Data to use:

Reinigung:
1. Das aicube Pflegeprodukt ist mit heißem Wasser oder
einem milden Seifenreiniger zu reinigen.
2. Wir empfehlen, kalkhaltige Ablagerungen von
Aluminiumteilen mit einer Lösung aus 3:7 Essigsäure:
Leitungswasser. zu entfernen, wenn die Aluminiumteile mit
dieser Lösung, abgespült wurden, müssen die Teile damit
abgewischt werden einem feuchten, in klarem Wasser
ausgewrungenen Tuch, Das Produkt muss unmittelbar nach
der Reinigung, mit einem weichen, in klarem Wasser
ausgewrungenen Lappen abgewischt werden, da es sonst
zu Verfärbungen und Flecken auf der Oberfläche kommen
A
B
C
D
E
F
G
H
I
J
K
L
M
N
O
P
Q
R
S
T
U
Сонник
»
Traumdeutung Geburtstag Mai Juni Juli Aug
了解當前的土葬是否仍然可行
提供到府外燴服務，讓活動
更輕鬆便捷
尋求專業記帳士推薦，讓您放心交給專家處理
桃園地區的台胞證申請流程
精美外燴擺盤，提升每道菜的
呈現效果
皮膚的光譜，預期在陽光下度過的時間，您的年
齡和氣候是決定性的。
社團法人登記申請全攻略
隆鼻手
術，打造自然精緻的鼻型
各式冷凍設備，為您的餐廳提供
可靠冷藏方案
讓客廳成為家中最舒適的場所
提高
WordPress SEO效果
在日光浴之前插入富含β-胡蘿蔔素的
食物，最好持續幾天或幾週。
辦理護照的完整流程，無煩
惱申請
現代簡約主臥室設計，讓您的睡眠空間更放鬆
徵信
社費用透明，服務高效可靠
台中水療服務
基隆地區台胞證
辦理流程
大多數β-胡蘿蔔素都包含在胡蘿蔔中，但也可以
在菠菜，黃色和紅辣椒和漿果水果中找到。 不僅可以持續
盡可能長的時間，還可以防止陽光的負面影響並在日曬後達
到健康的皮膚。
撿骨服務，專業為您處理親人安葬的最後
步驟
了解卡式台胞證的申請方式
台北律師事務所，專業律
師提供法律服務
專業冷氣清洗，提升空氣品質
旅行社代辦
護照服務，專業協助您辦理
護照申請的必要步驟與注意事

* * *

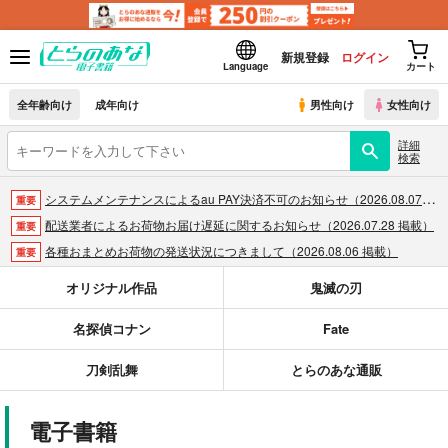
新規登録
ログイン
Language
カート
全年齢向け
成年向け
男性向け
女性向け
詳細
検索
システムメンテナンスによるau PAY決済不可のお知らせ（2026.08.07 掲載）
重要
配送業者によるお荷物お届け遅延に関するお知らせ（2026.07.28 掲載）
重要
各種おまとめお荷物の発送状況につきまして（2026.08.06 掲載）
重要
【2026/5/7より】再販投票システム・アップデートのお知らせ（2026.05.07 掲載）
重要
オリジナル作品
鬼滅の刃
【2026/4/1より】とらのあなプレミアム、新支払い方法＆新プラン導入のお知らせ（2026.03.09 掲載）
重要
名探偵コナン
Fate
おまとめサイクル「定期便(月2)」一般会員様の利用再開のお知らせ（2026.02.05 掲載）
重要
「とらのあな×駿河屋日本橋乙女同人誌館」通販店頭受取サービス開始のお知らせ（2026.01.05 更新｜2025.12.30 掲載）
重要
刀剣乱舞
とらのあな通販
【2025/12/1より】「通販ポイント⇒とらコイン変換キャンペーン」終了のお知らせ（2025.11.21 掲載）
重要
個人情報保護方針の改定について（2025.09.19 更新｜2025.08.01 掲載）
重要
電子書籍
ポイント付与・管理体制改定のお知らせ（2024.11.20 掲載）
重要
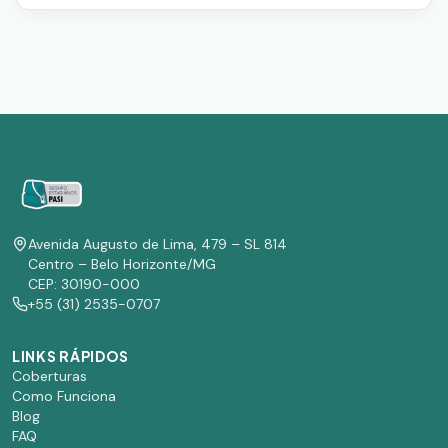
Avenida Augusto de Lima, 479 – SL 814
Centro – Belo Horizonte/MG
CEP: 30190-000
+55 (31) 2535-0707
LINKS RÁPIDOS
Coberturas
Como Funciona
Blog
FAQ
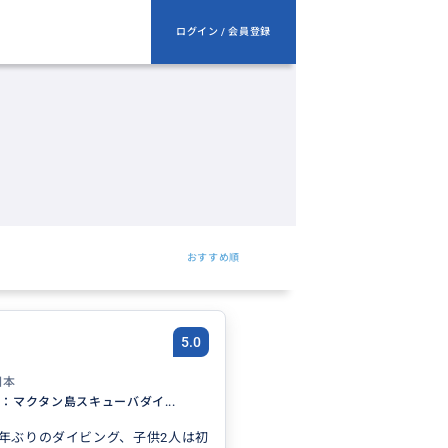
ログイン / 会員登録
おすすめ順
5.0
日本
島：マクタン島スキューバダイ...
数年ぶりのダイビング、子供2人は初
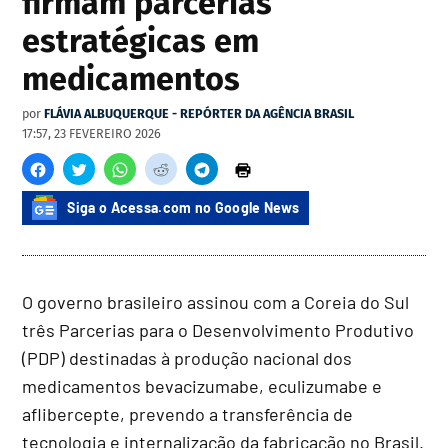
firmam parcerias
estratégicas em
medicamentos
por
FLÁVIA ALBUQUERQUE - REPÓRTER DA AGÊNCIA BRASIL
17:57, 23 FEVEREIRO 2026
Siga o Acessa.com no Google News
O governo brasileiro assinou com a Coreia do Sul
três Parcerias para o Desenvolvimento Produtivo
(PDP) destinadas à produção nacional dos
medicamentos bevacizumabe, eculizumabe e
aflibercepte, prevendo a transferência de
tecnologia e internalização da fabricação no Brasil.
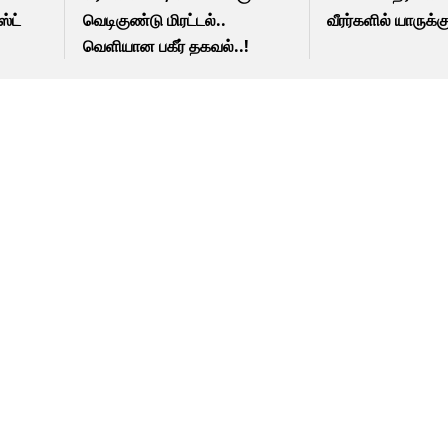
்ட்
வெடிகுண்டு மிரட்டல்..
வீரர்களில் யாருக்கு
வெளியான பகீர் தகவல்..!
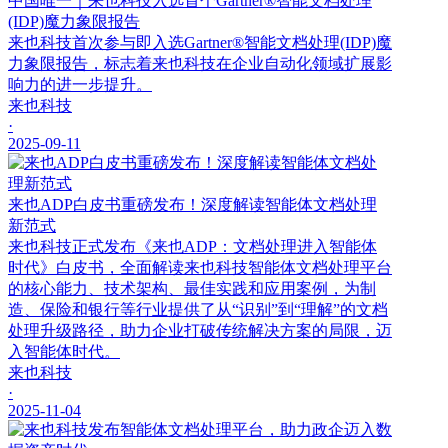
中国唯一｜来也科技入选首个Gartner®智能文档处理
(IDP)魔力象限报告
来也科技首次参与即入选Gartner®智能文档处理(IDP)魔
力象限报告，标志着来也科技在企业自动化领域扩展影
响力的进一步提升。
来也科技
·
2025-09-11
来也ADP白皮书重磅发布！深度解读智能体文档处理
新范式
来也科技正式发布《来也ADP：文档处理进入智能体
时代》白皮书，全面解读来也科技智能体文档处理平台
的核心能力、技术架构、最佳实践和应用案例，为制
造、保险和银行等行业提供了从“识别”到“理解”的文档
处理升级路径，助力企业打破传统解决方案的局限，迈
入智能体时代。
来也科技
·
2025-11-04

Task details: Rewrite the lines between the one holding "Avenida Augusto de Lima, 479 – SL 814" and the one holding "数年ぶりのダイビング、子供2人は初", inclusive, with "Blog" replaced by "Notícias" and nothing else changed. Leave the pictures out of your answer.

Worked solution:
Avenida Augusto de Lima, 479 – SL 814
Centro – Belo Horizonte/MG
CEP: 30190-000
+55 (31) 2535-0707
LINKS RÁPIDOS
Coberturas
Como Funciona
Notícias
FAQ
ログイン / 会員登録
おすすめ順
5.0
日本
島：マクタン島スキューバダイ...
数年ぶりのダイビング、子供2人は初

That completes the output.